Directive 1:
Translate this sentence from the SSL/TLS passage into Spanish: "Every year we see very public examples of companies that have suffered outages due to certificate expiration."
Directive 2:
Answer these questions using the SSL/TLS passage:
(a) What two problems can result from failing to audit SSL/TLS servers?
(b) Where did the outages in last week's headlines take place?
(c) Who created the SSL/TLS protocol, and in what year?
Directive 3:
Retype the part of the SSL/TLS passage that opens with the words containing "Every year we" and closes with "CRIME and ROBOT.".

Text:
====

It is critical that enterprises audit their SSL/TLS servers as part of a regular security hygiene assessment process. Failure to do so can lead to security breaches and service outages.

Every year we see very public examples of companies that have suffered outages due to certificate expiration. Last week’s headlines about significant outages in Europe and Japan underscore that expired certificates can have a massive impact on a business. If technology stops running, the business will, too – with potentially disastrous consequences for sales, customer confidence, and brand equity, not to mention productivity.

Since its creation by Netscape in 1994, the SSL/TLS protocol has suffered a number of significant attacks. Over time, standards and compliance bodies like PCI-DSS, NIST, CIS and the IETF have published guidelines on which SSL/TLS protocols and cipher suites should be used in order to avoid becoming victims of attacks such as DROWN, POODLE, BEAST, CRIME and ROBOT.

====

Provided material:
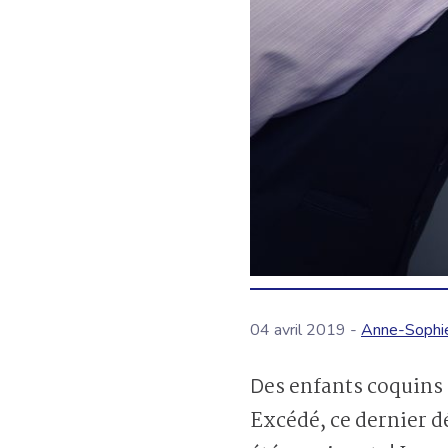
04 avril 2019 -
Anne-Sophi
Des enfants coquins aimaient bien amener leur chien faire ses besoins sur le terrain du voisin.
Excédé, ce dernier dé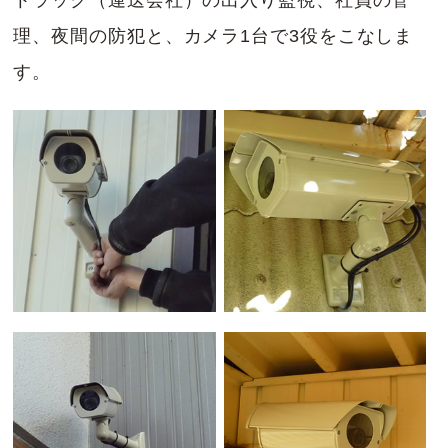
トラック（運送会社）の出入り監視、社員の管
理、夜間の防犯と、カメラ1台で3役をこなしま
す。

====

Written reply 1:
Cada año vemos ejemplos muy públicos de empresas que han sufrido interrupciones del servicio debido al vencimiento de certificados.

Written reply 2:
(a) Security breaches and service outages.
(b) Europe and Japan.
(c) Netscape, in 1994.

Written reply 3:
Every year we see very public examples of companies that have suffered outages due to certificate expiration. Last week’s headlines about significant outages in Europe and Japan underscore that expired certificates can have a massive impact on a business. If technology stops running, the business will, too – with potentially disastrous consequences for sales, customer confidence, and brand equity, not to mention productivity.

Since its creation by Netscape in 1994, the SSL/TLS protocol has suffered a number of significant attacks. Over time, standards and compliance bodies like PCI-DSS, NIST, CIS and the IETF have published guidelines on which SSL/TLS protocols and cipher suites should be used in order to avoid becoming victims of attacks such as DROWN, POODLE, BEAST, CRIME and ROBOT.